Descending, the Carrion Spike fell prey to four starfighters, which unloaded on her, taxing the resiliency of her powerful shields but emerging from the confrontation unscathed. Not until the corvette was tucked safely beneath the tanker once more did she reply, with powerful volleys from the lateral laser cannons that caught Yellows Seven and Eight and disintegrated them.
Jinking at the outer edge of the field of fire, Vader and Tarkin followed the ship into her second revolution, hammering away at her as she crawled out from beneath the tanker, but with no tangible results.
With Tarkin still clinging to the Eta-2’s left wing, Vader powered out of his dive, rolled over, and rushed to re-engage, coming dangerously close to the tanker in an effort to squeeze himself between it and the ascending Carrion Spike and forcing Tarkin to decelerate into a tandem position.

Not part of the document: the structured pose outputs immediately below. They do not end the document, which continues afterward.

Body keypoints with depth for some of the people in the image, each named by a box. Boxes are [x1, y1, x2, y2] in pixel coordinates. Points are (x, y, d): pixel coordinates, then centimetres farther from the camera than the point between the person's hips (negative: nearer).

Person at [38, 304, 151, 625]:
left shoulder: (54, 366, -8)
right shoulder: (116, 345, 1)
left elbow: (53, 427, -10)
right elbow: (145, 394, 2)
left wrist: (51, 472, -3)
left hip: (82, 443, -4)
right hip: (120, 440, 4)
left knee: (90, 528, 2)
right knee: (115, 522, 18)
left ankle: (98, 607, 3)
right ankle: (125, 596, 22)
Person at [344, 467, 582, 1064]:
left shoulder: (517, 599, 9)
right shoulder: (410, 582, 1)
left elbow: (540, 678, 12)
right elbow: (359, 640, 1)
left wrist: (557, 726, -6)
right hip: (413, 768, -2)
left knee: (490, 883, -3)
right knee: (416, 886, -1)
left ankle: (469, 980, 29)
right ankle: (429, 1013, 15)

Fire from Vader’s ion cannons coruscated across the corvette from bow to stern, but the shields continued to hold, strengthened, Tarkin guessed, by rerouting power from the cannons and sublight maneuvering jets.

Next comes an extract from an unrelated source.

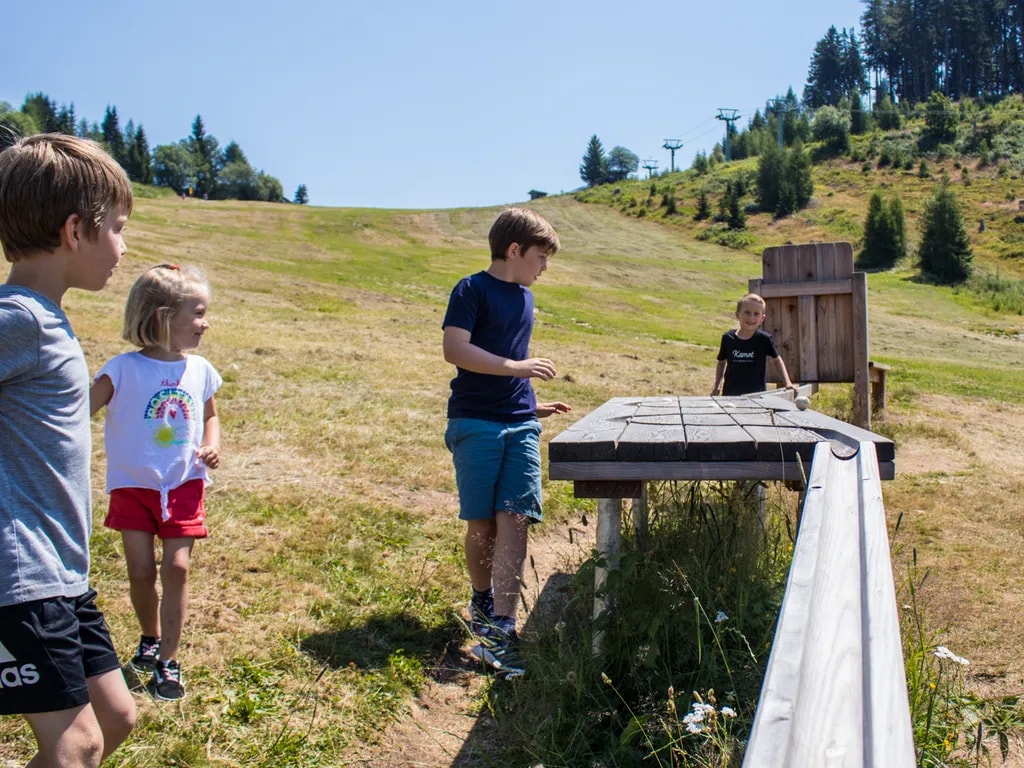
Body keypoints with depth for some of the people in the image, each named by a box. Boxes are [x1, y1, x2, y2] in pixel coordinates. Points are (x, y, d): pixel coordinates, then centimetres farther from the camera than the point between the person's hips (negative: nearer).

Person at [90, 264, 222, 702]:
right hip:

The Carrion Spike slowed considerably as she reached the crest of her tortuous loop, but once arrived the ship delivered a triple barrage of laserfire that forced four of the starfighters to diverge, one of them shearing away a piece of the tanker’s elevated aft bridge before spinning out of control and exploding.
Vader’s voice boomed through the net. “Yellows Three and Four, Ten and Twelve, form up on Yellow Two and follow our attack run. Direct continuous fire at the corvette’s command center.”
Tarkin mimicked Vader’s evasive maneuvers while the four starfighters raced in to join them; then the half dozen banked as one to begin their runs. Maintaining fire discipline, Tarkin tightened his hand on the joystick and swooped in, the astromech transmitting targeting data to the cockpit’s display screen. Beams began to find their way through the shields and pock the corvette’s gleaming hull. One after the next, the starfighters harried the larger ship, drenching the shields with ion fire as she dropped under the lightly armored hull of the tanker for a third time.
“They can’t hide inside those shields for much longer,” Vader said over the net. “Echelon formation on Yellow Two, and re-engage.”
They launched their attack as the Carrion Spike was drifting up alongside the tanker’s starboard side. Tarkin’s targeting reticle went red and a laser-lock tone filled the cockpit. He dived and was going for a kill-shot when proximity alarms began to blare, and he glanced up in time to see six ARC-170s spring from one of the tanker’s forward bays. Leaning on the joystick, he slued hard to starboard, his shots going wide of their mark as the tactical net grew cacophonous with shouts of caution. Vader’s Eta-2 and the rest of the V-wings fanned out in search of clear space as the ARC-170s reeled into their midst, narrowly avoiding collisions.